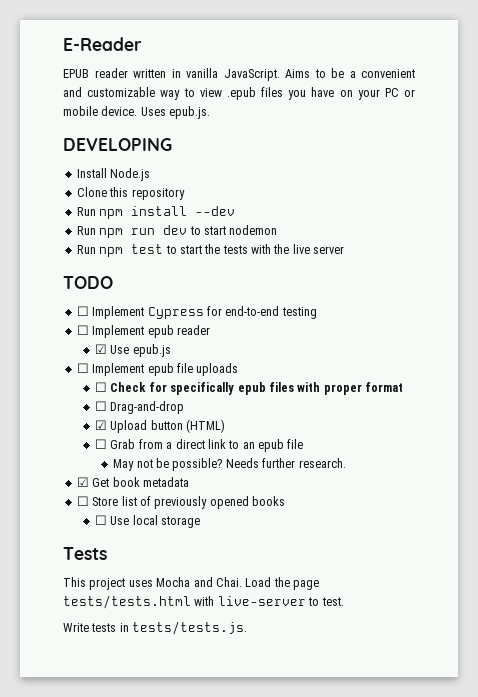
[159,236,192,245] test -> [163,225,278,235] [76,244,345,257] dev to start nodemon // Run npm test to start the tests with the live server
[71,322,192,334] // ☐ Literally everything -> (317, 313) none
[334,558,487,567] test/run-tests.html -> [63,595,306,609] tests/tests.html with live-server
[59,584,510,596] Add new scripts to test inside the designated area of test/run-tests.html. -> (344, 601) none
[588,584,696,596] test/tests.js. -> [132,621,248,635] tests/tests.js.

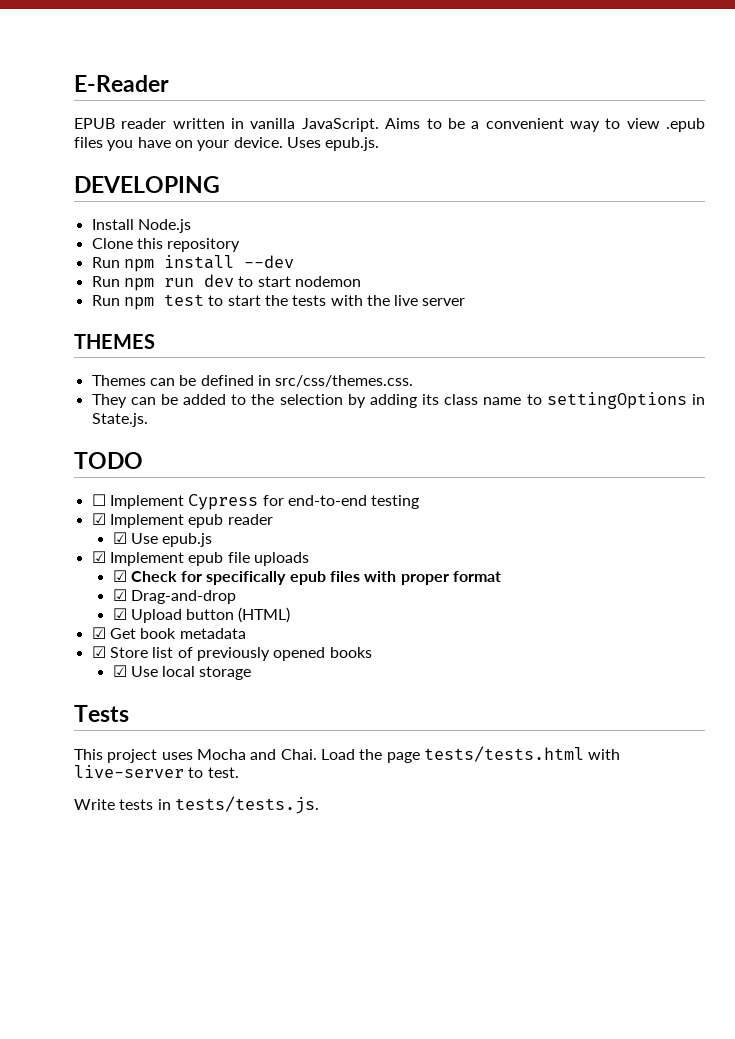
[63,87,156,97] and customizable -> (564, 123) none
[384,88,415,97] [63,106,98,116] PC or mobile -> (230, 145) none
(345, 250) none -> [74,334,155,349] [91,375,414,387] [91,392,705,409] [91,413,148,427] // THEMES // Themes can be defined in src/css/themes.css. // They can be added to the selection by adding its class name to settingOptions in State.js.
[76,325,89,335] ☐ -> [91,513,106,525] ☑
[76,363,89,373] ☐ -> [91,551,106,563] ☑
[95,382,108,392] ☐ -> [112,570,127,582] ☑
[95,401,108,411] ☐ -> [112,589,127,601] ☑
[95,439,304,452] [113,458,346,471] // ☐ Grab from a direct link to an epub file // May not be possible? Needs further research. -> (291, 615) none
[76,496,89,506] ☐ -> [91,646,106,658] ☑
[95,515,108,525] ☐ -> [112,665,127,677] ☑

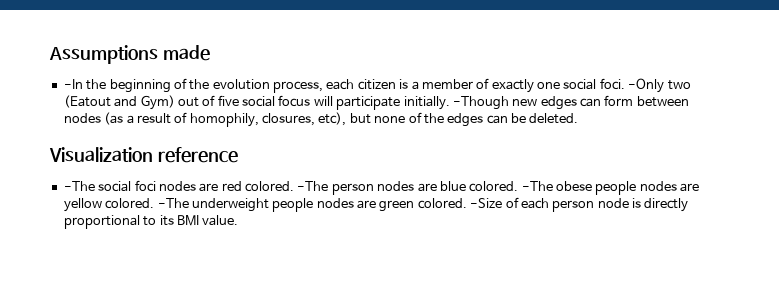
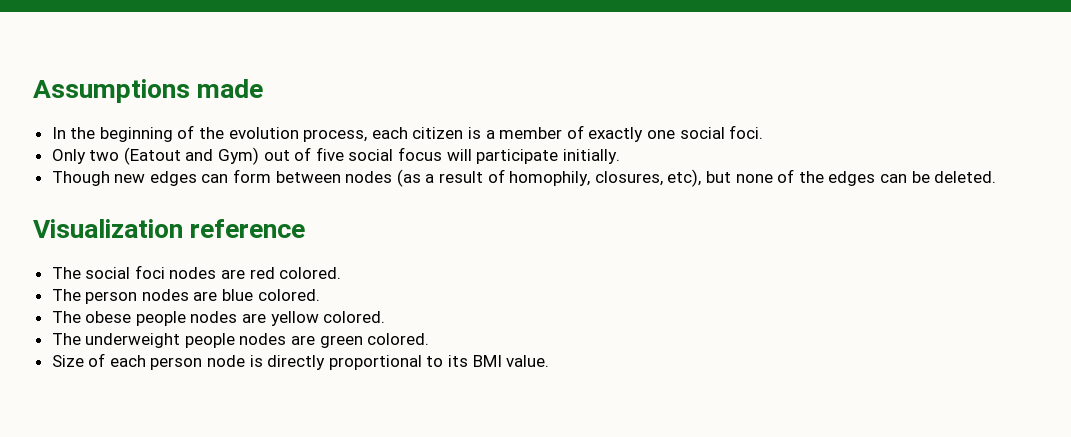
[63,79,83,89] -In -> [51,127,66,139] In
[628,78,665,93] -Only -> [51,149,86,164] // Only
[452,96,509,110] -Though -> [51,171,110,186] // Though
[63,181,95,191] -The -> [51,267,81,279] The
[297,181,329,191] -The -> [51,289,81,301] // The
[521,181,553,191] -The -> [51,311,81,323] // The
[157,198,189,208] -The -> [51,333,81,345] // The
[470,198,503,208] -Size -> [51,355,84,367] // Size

# # # # #

▸ **What needs to be done**
Nothing but the lines from the one with "[588,584,696,596] test/tests.js. ->" up to and including the one with "[384,88,415,97] [63,106,98,116] PC" should be printed, exactly as they read above. Please keep the pictures out.

▸ **Written answer**
[588,584,696,596] test/tests.js. -> [132,621,248,635] tests/tests.js.

[63,87,156,97] and customizable -> (564, 123) none
[384,88,415,97] [63,106,98,116] PC or mobile -> (230, 145) none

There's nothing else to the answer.